Question

A 12-bit Hamming code whose Hexadecimal value is 0xE4F arrives at the receiver. What was the original value in Hex. Assume 1-bit error at most. b) ( 2 points) The code in part (a) needs/has 4 check bits to correct a single bit error. What is the maximum number of data bits that can be coded with r=4 check bits?

Answer 1

A 12-bit Hamming code with a hexadecimal value of 0xE4F can be represented as 0xF in hexadecimal. With 4 check bits, the maximum number of data bits that can be coded is 11.

Step-by-step explanation:

In this question, we are given a 12-bit Hamming code with a hexadecimal value of 0xE4F. To find the original value in hexadecimal, we need to remove the parity bits and keep only the data bits. The Hamming code has 8 data bits, so the original value can be represented as 0xF.

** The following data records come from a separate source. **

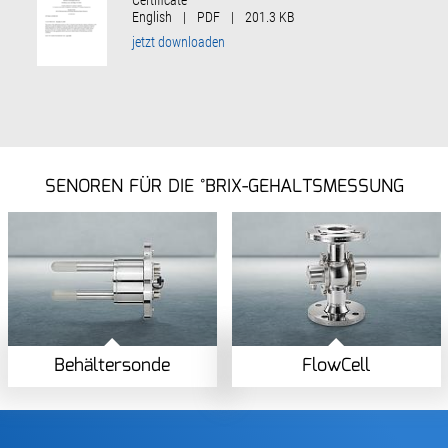
English
|
PDF
|
201.3 KB
jetzt downloaden
SENOREN FÜR DIE °BRIX-GEHALTSMESSUNG
Behältersonde
FlowCell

For part (b), we are asked about the maximum number of data bits that can be coded with 4 check bits. The number of check bits can be calculated using the formula 2^r ≥ m + r + 1, where r is the number of check bits and m is the number of data bits. Solving this equation, we find that for 4 check bits, we can code a maximum of 11 data bits.

Answer 2

The original value in Hex is 0xE0F. The maximum number of data bits that can be coded with 4 check bits is 11.

Step-by-step explanation:

The hexadecimal value 0xE4F represents a 12-bit Hamming code. To find the original value, we need to convert it back to binary and then correct any errors. The binary representation of 0xE4F is 111001001111. By checking the parity bits, we find that the error is in the third bit. Correcting the error, we get the binary value 111000001111, which is equivalent to the hexadecimal value 0xE0F.

In part (b), a 12-bit Hamming code with 4 check bits can correct a single-bit error. To find the maximum number of data bits that can be coded with 4 check bits, we use the formula 2^r - r - 1, where r is the number of check bits. In this case, 2^4 - 4 - 1 = 11 data bits can be coded.